EXERCISE REQUIREMENTS
Which lines of the records below contain the word "permanent"? Copy each of them out.

SUPPLIED RECORDS
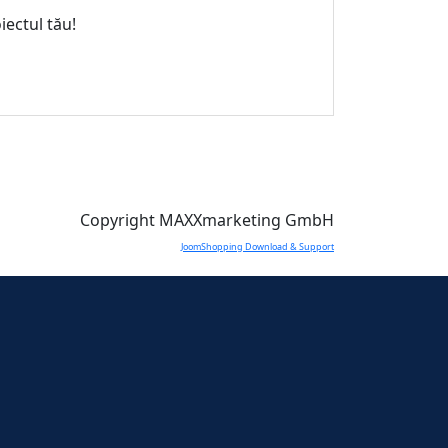
iectul tău!
Copyright MAXXmarketing GmbH
JoomShopping Download & Support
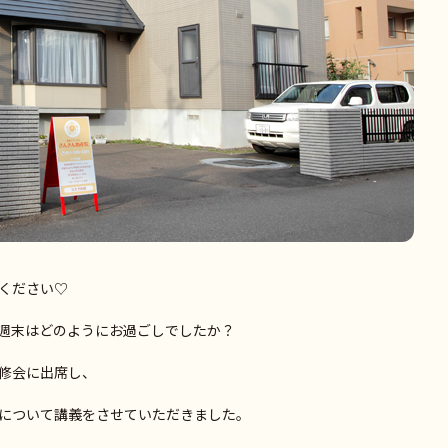
ください♡
週末はどのようにお過ごしでしたか？
修会に出席し、
について講義をさせていただきました。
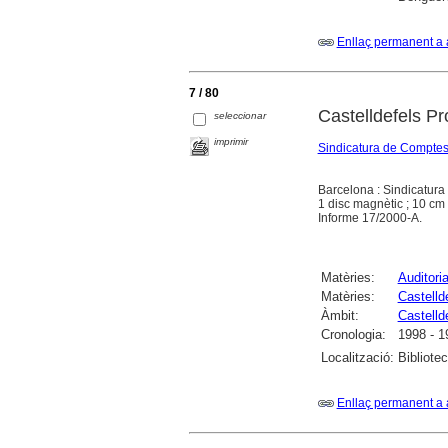
Enllaç permanent a 
7 / 80
Castelldefels Pr
seleccionar
imprimir
Sindicatura de Comptes
Barcelona : Sindicatur
1 disc magnètic ; 10 cm
Informe 17/2000-A.
Matèries:
Auditori
Matèries:
Castelld
Àmbit:
Castelld
Cronologia:
1998 - 1
Localització:
Bibliote
Enllaç permanent a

WRITTEN RESPONSE
Enllaç permanent a 
Enllaç permanent a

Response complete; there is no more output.